»»

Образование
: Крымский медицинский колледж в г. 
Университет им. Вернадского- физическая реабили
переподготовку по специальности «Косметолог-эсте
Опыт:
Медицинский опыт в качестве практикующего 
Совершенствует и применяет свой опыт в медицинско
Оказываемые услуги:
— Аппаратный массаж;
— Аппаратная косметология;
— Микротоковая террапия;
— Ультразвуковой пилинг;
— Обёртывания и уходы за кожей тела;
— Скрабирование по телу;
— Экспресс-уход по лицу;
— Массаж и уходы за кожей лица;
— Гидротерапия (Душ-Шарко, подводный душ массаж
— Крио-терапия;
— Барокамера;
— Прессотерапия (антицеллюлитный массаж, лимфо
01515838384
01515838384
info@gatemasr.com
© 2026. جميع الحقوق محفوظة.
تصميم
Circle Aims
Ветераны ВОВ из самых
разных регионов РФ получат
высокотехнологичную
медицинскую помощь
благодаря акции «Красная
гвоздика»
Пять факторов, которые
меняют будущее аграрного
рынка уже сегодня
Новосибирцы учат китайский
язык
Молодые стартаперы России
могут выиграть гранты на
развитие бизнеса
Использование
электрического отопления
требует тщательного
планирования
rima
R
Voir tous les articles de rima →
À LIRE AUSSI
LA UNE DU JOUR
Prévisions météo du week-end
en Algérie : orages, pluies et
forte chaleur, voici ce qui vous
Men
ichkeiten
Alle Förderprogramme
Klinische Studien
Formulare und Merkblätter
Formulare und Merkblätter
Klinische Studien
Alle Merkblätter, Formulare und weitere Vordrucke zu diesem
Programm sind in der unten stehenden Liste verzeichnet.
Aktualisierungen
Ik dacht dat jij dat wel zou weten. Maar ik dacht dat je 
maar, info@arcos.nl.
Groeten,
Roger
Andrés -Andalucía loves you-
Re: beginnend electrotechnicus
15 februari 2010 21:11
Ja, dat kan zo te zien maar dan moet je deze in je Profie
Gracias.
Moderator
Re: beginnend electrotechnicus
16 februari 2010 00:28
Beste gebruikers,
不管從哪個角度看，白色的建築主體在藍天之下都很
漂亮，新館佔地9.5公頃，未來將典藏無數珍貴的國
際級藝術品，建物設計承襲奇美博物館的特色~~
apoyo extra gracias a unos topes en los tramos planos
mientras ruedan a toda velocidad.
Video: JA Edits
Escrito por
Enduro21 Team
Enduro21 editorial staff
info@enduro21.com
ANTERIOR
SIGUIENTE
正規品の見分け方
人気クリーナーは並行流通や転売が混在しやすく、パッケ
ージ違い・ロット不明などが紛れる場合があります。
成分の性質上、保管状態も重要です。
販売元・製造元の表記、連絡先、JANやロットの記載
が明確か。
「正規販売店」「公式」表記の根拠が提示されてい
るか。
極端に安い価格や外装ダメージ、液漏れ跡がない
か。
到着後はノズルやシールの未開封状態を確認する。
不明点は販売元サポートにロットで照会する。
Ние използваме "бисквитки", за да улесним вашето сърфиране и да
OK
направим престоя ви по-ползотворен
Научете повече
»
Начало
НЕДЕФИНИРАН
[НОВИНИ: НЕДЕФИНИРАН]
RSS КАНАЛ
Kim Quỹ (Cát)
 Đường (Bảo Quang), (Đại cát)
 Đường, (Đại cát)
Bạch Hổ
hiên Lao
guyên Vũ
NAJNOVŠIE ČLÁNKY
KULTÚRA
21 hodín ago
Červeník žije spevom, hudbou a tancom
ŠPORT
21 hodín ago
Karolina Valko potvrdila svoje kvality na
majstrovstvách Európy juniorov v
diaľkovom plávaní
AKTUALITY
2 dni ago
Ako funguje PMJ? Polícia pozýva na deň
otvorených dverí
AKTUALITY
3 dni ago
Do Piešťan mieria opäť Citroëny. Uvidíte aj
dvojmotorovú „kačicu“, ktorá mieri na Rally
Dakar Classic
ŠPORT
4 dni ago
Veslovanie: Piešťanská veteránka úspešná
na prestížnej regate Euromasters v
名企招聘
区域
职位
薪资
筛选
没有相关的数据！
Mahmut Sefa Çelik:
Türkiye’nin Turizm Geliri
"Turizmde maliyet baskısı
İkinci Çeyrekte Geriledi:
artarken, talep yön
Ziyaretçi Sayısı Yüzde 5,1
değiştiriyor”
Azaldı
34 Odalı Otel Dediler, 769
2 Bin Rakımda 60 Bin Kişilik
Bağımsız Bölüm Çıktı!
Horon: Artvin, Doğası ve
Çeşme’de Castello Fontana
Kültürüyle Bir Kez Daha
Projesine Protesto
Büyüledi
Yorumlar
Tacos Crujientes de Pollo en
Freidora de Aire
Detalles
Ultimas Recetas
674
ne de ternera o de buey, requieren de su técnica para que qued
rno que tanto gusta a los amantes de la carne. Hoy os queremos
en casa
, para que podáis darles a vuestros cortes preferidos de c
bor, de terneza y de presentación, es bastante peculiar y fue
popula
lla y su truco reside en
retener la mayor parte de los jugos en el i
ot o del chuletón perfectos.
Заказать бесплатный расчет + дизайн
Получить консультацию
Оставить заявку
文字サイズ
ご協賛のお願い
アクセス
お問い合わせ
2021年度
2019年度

««

**ABOUT THIS EXERCISE:**
Reproduce the text of every record line by line, with no changes.

**YOUR SOLUTION:**
Образование
: Крымский медицинский колледж в г. 
Университет им. Вернадского- физическая реабили
переподготовку по специальности «Косметолог-эсте
Опыт:
Медицинский опыт в качестве практикующего 
Совершенствует и применяет свой опыт в медицинско
Оказываемые услуги:
— Аппаратный массаж;
— Аппаратная косметология;
— Микротоковая террапия;
— Ультразвуковой пилинг;
— Обёртывания и уходы за кожей тела;
— Скрабирование по телу;
— Экспресс-уход по лицу;
— Массаж и уходы за кожей лица;
— Гидротерапия (Душ-Шарко, подводный душ массаж
— Крио-терапия;
— Барокамера;
— Прессотерапия (антицеллюлитный массаж, лимфо
01515838384
01515838384
info@gatemasr.com
© 2026. جميع الحقوق محفوظة.
تصميم
Circle Aims
Ветераны ВОВ из самых
разных регионов РФ получат
высокотехнологичную
медицинскую помощь
благодаря акции «Красная
гвоздика»
Пять факторов, которые
меняют будущее аграрного
рынка уже сегодня
Новосибирцы учат китайский
язык
Молодые стартаперы России
могут выиграть гранты на
развитие бизнеса
Использование
электрического отопления
требует тщательного
планирования
rima
R
Voir tous les articles de rima →
À LIRE AUSSI
LA UNE DU JOUR
Prévisions météo du week-end
en Algérie : orages, pluies et
forte chaleur, voici ce qui vous
Men
ichkeiten
Alle Förderprogramme
Klinische Studien
Formulare und Merkblätter
Formulare und Merkblätter
Klinische Studien
Alle Merkblätter, Formulare und weitere Vordrucke zu diesem
Programm sind in der unten stehenden Liste verzeichnet.
Aktualisierungen
Ik dacht dat jij dat wel zou weten. Maar ik dacht dat je 
maar, info@arcos.nl.
Groeten,
Roger
Andrés -Andalucía loves you-
Re: beginnend electrotechnicus
15 februari 2010 21:11
Ja, dat kan zo te zien maar dan moet je deze in je Profie
Gracias.
Moderator
Re: beginnend electrotechnicus
16 februari 2010 00:28
Beste gebruikers,
不管從哪個角度看，白色的建築主體在藍天之下都很
漂亮，新館佔地9.5公頃，未來將典藏無數珍貴的國
際級藝術品，建物設計承襲奇美博物館的特色~~
apoyo extra gracias a unos topes en los tramos planos
mientras ruedan a toda velocidad.
Video: JA Edits
Escrito por
Enduro21 Team
Enduro21 editorial staff
info@enduro21.com
ANTERIOR
SIGUIENTE
正規品の見分け方
人気クリーナーは並行流通や転売が混在しやすく、パッケ
ージ違い・ロット不明などが紛れる場合があります。
成分の性質上、保管状態も重要です。
販売元・製造元の表記、連絡先、JANやロットの記載
が明確か。
「正規販売店」「公式」表記の根拠が提示されてい
るか。
極端に安い価格や外装ダメージ、液漏れ跡がない
か。
到着後はノズルやシールの未開封状態を確認する。
不明点は販売元サポートにロットで照会する。
Ние използваме "бисквитки", за да улесним вашето сърфиране и да
OK
направим престоя ви по-ползотворен
Научете повече
»
Начало
НЕДЕФИНИРАН
[НОВИНИ: НЕДЕФИНИРАН]
RSS КАНАЛ
Kim Quỹ (Cát)
 Đường (Bảo Quang), (Đại cát)
 Đường, (Đại cát)
Bạch Hổ
hiên Lao
guyên Vũ
NAJNOVŠIE ČLÁNKY
KULTÚRA
21 hodín ago
Červeník žije spevom, hudbou a tancom
ŠPORT
21 hodín ago
Karolina Valko potvrdila svoje kvality na
majstrovstvách Európy juniorov v
diaľkovom plávaní
AKTUALITY
2 dni ago
Ako funguje PMJ? Polícia pozýva na deň
otvorených dverí
AKTUALITY
3 dni ago
Do Piešťan mieria opäť Citroëny. Uvidíte aj
dvojmotorovú „kačicu“, ktorá mieri na Rally
Dakar Classic
ŠPORT
4 dni ago
Veslovanie: Piešťanská veteránka úspešná
na prestížnej regate Euromasters v
名企招聘
区域
职位
薪资
筛选
没有相关的数据！
Mahmut Sefa Çelik:
Türkiye’nin Turizm Geliri
"Turizmde maliyet baskısı
İkinci Çeyrekte Geriledi:
artarken, talep yön
Ziyaretçi Sayısı Yüzde 5,1
değiştiriyor”
Azaldı
34 Odalı Otel Dediler, 769
2 Bin Rakımda 60 Bin Kişilik
Bağımsız Bölüm Çıktı!
Horon: Artvin, Doğası ve
Çeşme’de Castello Fontana
Kültürüyle Bir Kez Daha
Projesine Protesto
Büyüledi
Yorumlar
Tacos Crujientes de Pollo en
Freidora de Aire
Detalles
Ultimas Recetas
674
ne de ternera o de buey, requieren de su técnica para que qued
rno que tanto gusta a los amantes de la carne. Hoy os queremos
en casa
, para que podáis darles a vuestros cortes preferidos de c
bor, de terneza y de presentación, es bastante peculiar y fue
popula
lla y su truco reside en
retener la mayor parte de los jugos en el i
ot o del chuletón perfectos.
Заказать бесплатный расчет + дизайн
Получить консультацию
Оставить заявку
文字サイズ
ご協賛のお願い
アクセス
お問い合わせ
2021年度
2019年度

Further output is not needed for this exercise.